Selected excerpt |
● ● ● ● ● ● ●
Aaron and Gabriel are recruited by Aaron’s boss to negotiate with a community living in an apartment complex for possible Commonwealth membership. Nothing goes according to plan.

There are few things in this world I love more than ‘one last job’ stories and this is very definitely one of those. From the moment we see Aaron visiting a clearly happy Gabriel in church you know things are going sideways. And honestly, so does Gabriel. Seth Gilliam and Ross Marquand are two of the best elements of this cast and both get great stuff to do here. Gilliam’s delivery on ‘Nope, I’m not doing this’ especially is fantastic as is Marquand playing Aaron as, at last, getting to do some good again. Special note as well of genre stalwart Jason Butler Harner as Carlson, Aaron’s boss and the very real desire he seems to have to do good until Hornsby wakes his inner demons back up.
● ● ● ● ● ● ●
Information given |
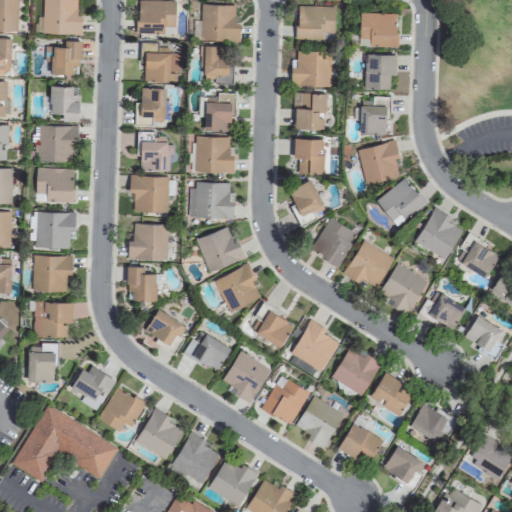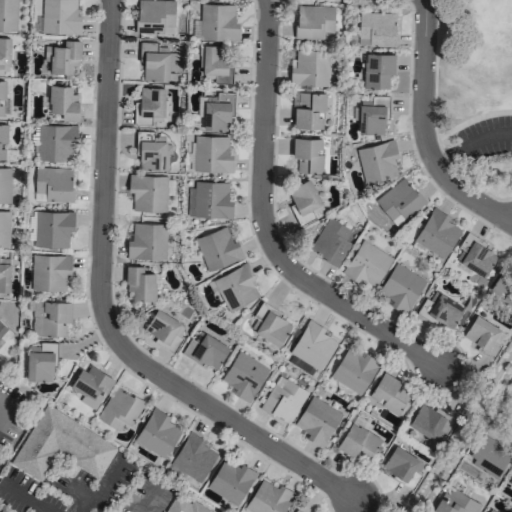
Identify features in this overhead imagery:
building: (8, 15)
building: (153, 15)
building: (60, 17)
building: (218, 22)
building: (314, 22)
building: (377, 28)
building: (4, 52)
building: (63, 57)
park: (472, 58)
building: (157, 63)
building: (215, 63)
building: (310, 68)
building: (377, 69)
building: (1, 96)
building: (63, 101)
building: (150, 105)
building: (308, 109)
building: (217, 111)
building: (373, 115)
road: (422, 131)
building: (2, 140)
building: (55, 141)
road: (471, 142)
building: (151, 150)
building: (211, 154)
building: (307, 154)
building: (377, 160)
building: (5, 184)
building: (52, 184)
building: (147, 192)
building: (209, 199)
building: (304, 200)
building: (399, 200)
road: (268, 224)
building: (6, 227)
building: (53, 228)
building: (436, 233)
building: (146, 241)
building: (330, 241)
building: (217, 248)
building: (475, 255)
building: (366, 264)
building: (49, 271)
building: (4, 274)
building: (139, 283)
building: (235, 286)
building: (400, 287)
building: (440, 309)
road: (107, 315)
building: (50, 317)
building: (270, 324)
building: (2, 326)
building: (164, 328)
building: (484, 335)
building: (312, 344)
building: (206, 350)
building: (41, 362)
building: (353, 369)
building: (244, 375)
road: (475, 384)
building: (90, 385)
building: (388, 392)
building: (283, 399)
building: (119, 408)
road: (5, 411)
building: (317, 420)
building: (430, 421)
park: (464, 427)
road: (461, 429)
building: (157, 432)
building: (358, 441)
building: (60, 444)
building: (487, 456)
building: (193, 457)
building: (402, 465)
building: (230, 480)
road: (80, 494)
road: (149, 496)
building: (268, 497)
building: (455, 502)
building: (182, 505)
road: (364, 507)
building: (490, 510)
road: (76, 511)
building: (298, 511)
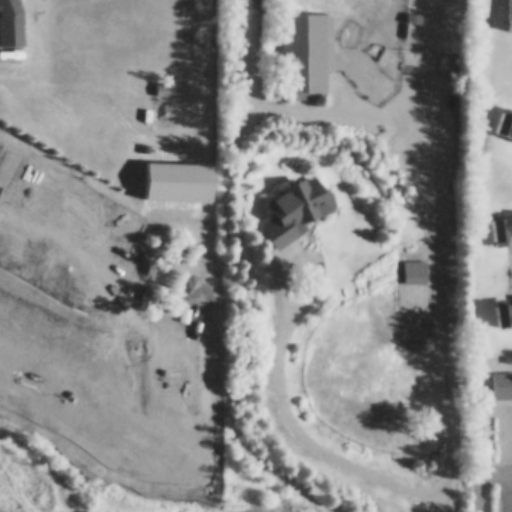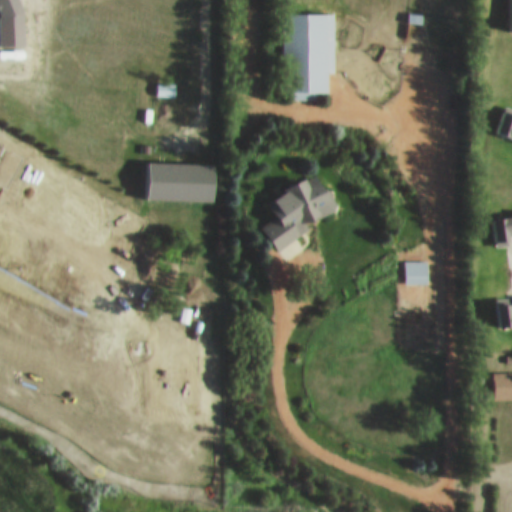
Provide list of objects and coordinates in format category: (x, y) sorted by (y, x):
building: (508, 11)
building: (305, 45)
building: (164, 80)
building: (504, 117)
building: (178, 172)
building: (297, 201)
building: (502, 221)
building: (7, 244)
road: (308, 255)
building: (414, 263)
road: (452, 286)
building: (504, 306)
building: (502, 376)
road: (316, 441)
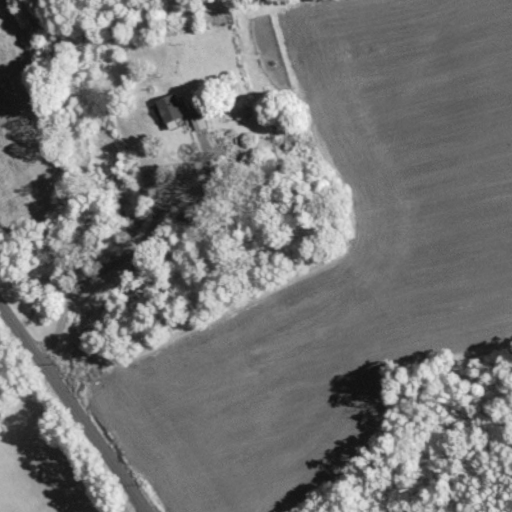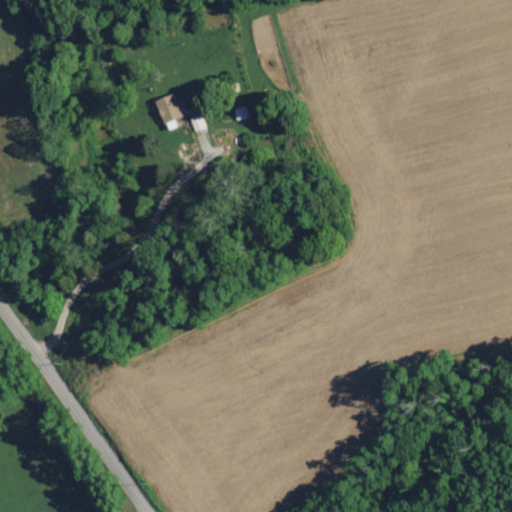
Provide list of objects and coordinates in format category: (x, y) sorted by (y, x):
building: (168, 110)
building: (197, 122)
road: (128, 253)
road: (74, 408)
road: (144, 509)
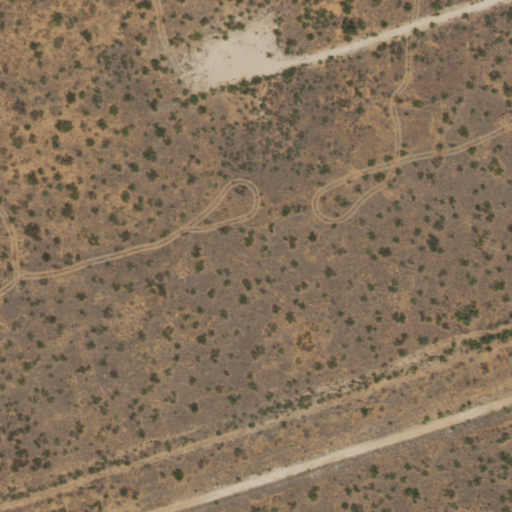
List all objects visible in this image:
road: (417, 27)
road: (349, 459)
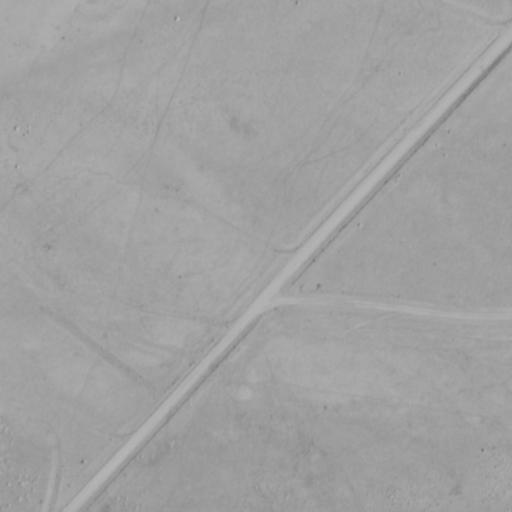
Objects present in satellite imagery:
road: (287, 267)
road: (385, 300)
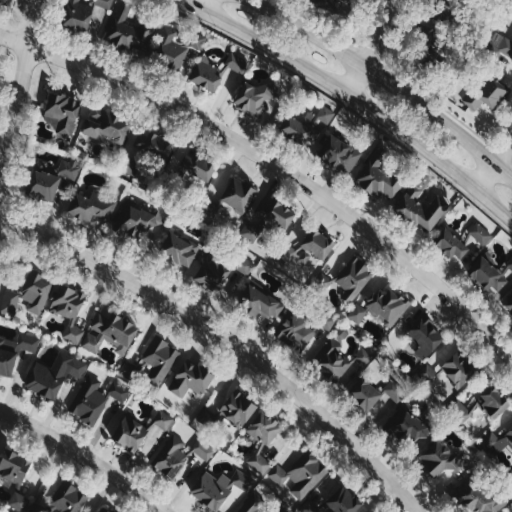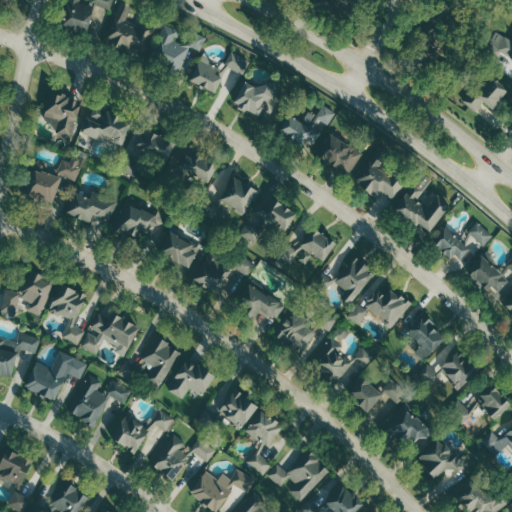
● ● ● ● ● ● ●
Instructions |
[A] Answer these questions using the episode review:
(i) What are Aaron and Gabriel recruited to negotiate, and with whom?
(ii) Where is Gabriel when Aaron visits him?
(iii) Which actor plays Carlson?
[B] Continue the episode review from the point where it stops.

Response list |
[A]
(i) Possible Commonwealth membership, with a community living in an apartment complex.
(ii) In church.
(iii) Jason Butler Harner.

[B]
After all, this is the Commonwealth. Good has a price.

That price turns out to be the real mission: discovering a cache of arms stolen in the area. Carlson is an old friend of Hornsby and also a former CIA agent with a lot of skills he’s worked very hard on putting in a box. This is where Butler Harner carries more than he should, showing us Carlson’s turn from reformed killer back to rabid wardog with more nuance than the script allows. In fairness though he does have a colossally traumatic experience: facing down an entire apartment block led by a man with a collection of the skulls of his enemies.

And played by Michael Biehn!

The 80s/90s icon has big fun as the dangerously still cult leader at the core of the complex and he helps ground the episode in fascinating, morally adrift territory. Yes he’s done some bad things. Yes Carlson has too. But are we more than the sum of those things? The episode asks this of everyone, from Gabriel the priest who it asks to pick up weapons again, to Aaron the former NGO officer so desperate to do good he can’t see his boss is going off the rails. Carlson too, the CIA killer whose reform collapses before our eyes and Ian, who sits with the bones of his enemies to protect his people. Oh and Negan! Alive, and well, and quietly instrumental in saving people’s lives and alerting Hilltop to what’s going on.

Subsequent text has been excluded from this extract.